Two co-founders of men's support group Evryman, Owen Marcus (R)) and Dan Doty
Sheffield (United States) (AFP) - In a chalet in the Massachusetts countryside, tears run down Lucas Krump’s cheeks as he pours his heart out at one of a new kind of support group growing in popularity among American men.
“There were moments this year when I wanted to give up,” the 40-year-old told the circle of participants, all tired of trying to live up to traditional male stereotypes.
The dozen men – almost all white Americans, ranging in age from their 20s to 60s – were leading a retreat run by Evryman, a group that helps men shrug off the armor of masculinity to get in touch with their true feelings.
Like a sort of anti-“Fight Club.”
Over the course of one weekend last month, no fewer than 55 men opened up about their weaknesses and insecurities at the chalet, as snow fell quietly in the woods outside.
“I am sad. I am afraid,” says Michael. He wished he could tell his family how he feels, but finds it hard.
The groups are seeing a surge in attendance, reflecting a shift in attitudes and increased curiosity about what it means to be male, particularly among US millennials – as well as growing debate about so-called “toxic masculinity” fueled by the #MeToo movement.
- ‘Other ways to be’ -
Another participant, Tom, is struggling to get over a recent breakup.
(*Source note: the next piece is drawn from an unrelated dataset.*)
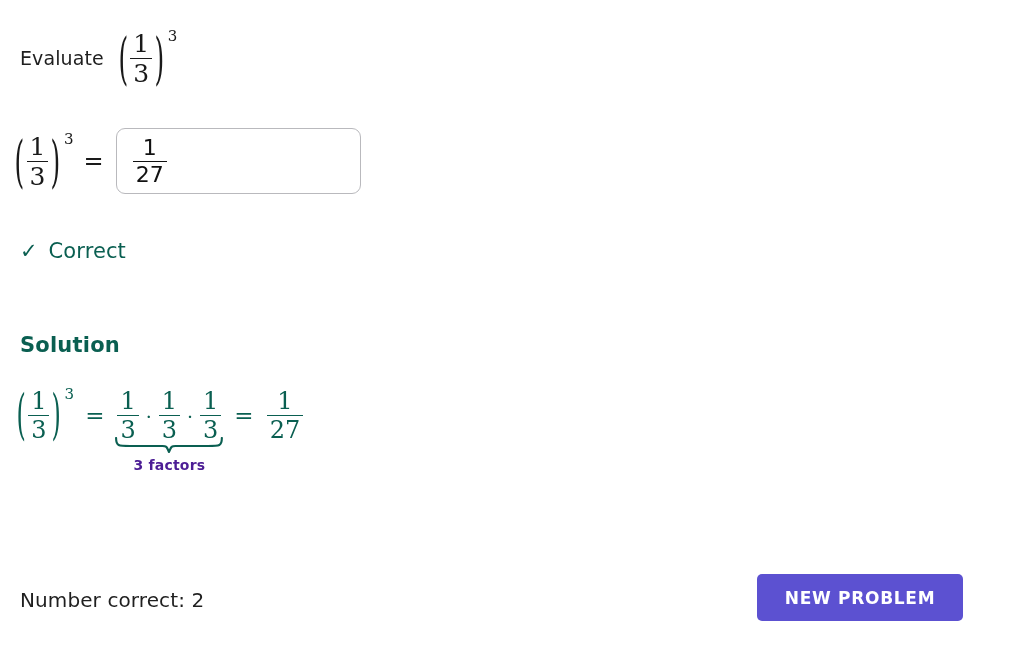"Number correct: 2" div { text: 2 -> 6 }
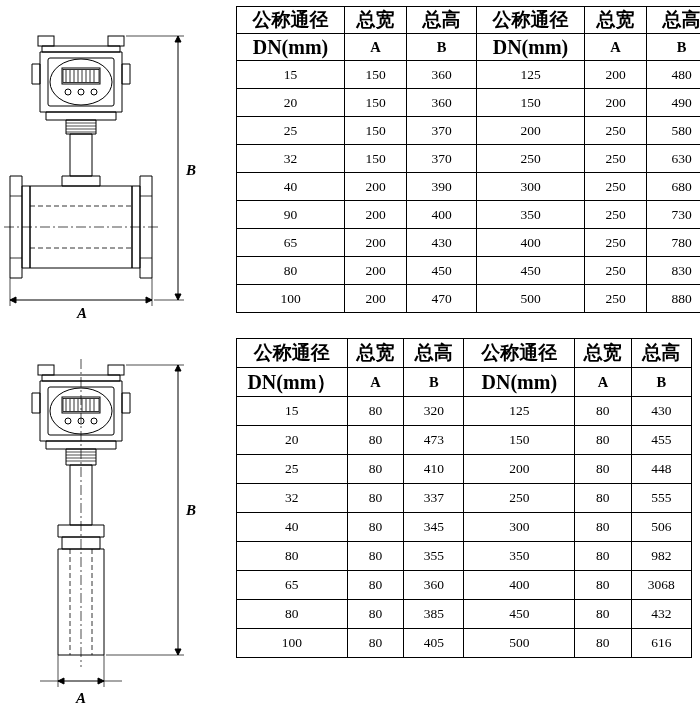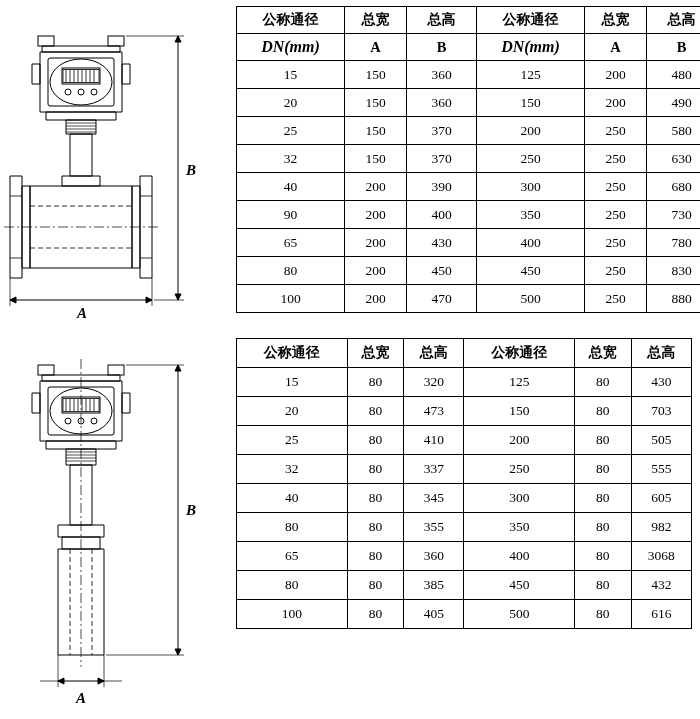"公称通径" td.hd-cn { font-size: 14px -> 19px }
Evryman co-founder Lucas Krump, at a session in Massachusetts recently
“I felt a lot of pain. I felt a lot of sadness,” he says, as his fellow attendees look on with concern.
Participants share their experiences and take part in group and one-on-one workshops where they learn to deal with feelings of anxiety and anger.
Ryan Zagone has been attending sessions for six months.
“I grew up in Louisiana where the definition of a man is very narrow. Do you hunt or do you play football? And I didn’t do either. I grew up feeling like an outsider,” he said
“Coming here for the first time gave me role models of other ways to be as a man. How to be emotional in… a way that is powerful, loving, empathetic and at the same time strong,” Zagone added.
- Take a risk -
Michael Kimmel, a sociologist who specializes in masculinity, says many American men today worry they are not doing as well as their father or grandfather and feel like they are living in a “straitjacket.”
The Evryman retreat in Sheffield, Massachusetts
“We live in a society in which every other man is a potential competitor, for jobs, for money, for access, for power,” he explained.
“So we don’t look at each other as brothers, we look at each other as rivals. So when you have that kind of relationship, you feel isolated.”
Other support groups providing men’s workshops and regular retreats include Junto and ManKind Project.
The idea behind them is not new. Writer Robert Bly pioneered self-help books and therapy sessions for men in the 1990s.
But Owen Marcus, who helped structure Evryman’s programs, says the sessions would never have been this popular 20 years ago.
“Younger men are much more open to this. They’re more willing to take that initial risk,” he told AFP.
- ‘Meet men where they are’ -
Evryman was founded in 2016, predating the #MeToo movement ignited by the Harvey Weinstein scandal in late 2017.
But the group and others like it have been brought into focus by the global reckoning on sexual misconduct, which has caused many men to question their own behavior.
Evryman co-founder Dan Doty, says its purpose is not to deal directly with “toxic masculinity” but that the issue is never too far away.
“We need to meet men where they are and not come in and say, ‘Hey, what you’re doing is terrible.’”
Zagone believes men cause hurt because they themselves are hurting.
Owen Marcus, a co-founder of Evryman
“So men having the ability to go deep into that hurt, to feel it and to process it in a more healthy way, then they’re not hurting other people.
“That’s the skill we’re teaching here,” he said.
Aside from retreats and week-long expeditions, Evryman has a network of support groups that gather locally on a regular basis, year-round, which it considers as important as the one-off events.
Evryman says its sessions are not intended to replace therapy. Many participants still see their regular therapist and come to Evryman for a support network.
Presently, Evryman retreats are mainly frequented by straight, white men. The group is working to attract more diverse participants.
Women cannot join for now, however, for fear they will inhibit the men.
Everyman says it has helped thousands of men. It hopes to help many more.
“We want to have a million do this work”, says co-founder Sascha Lewis, for whom “there is a sense of a movement happening here in the US.”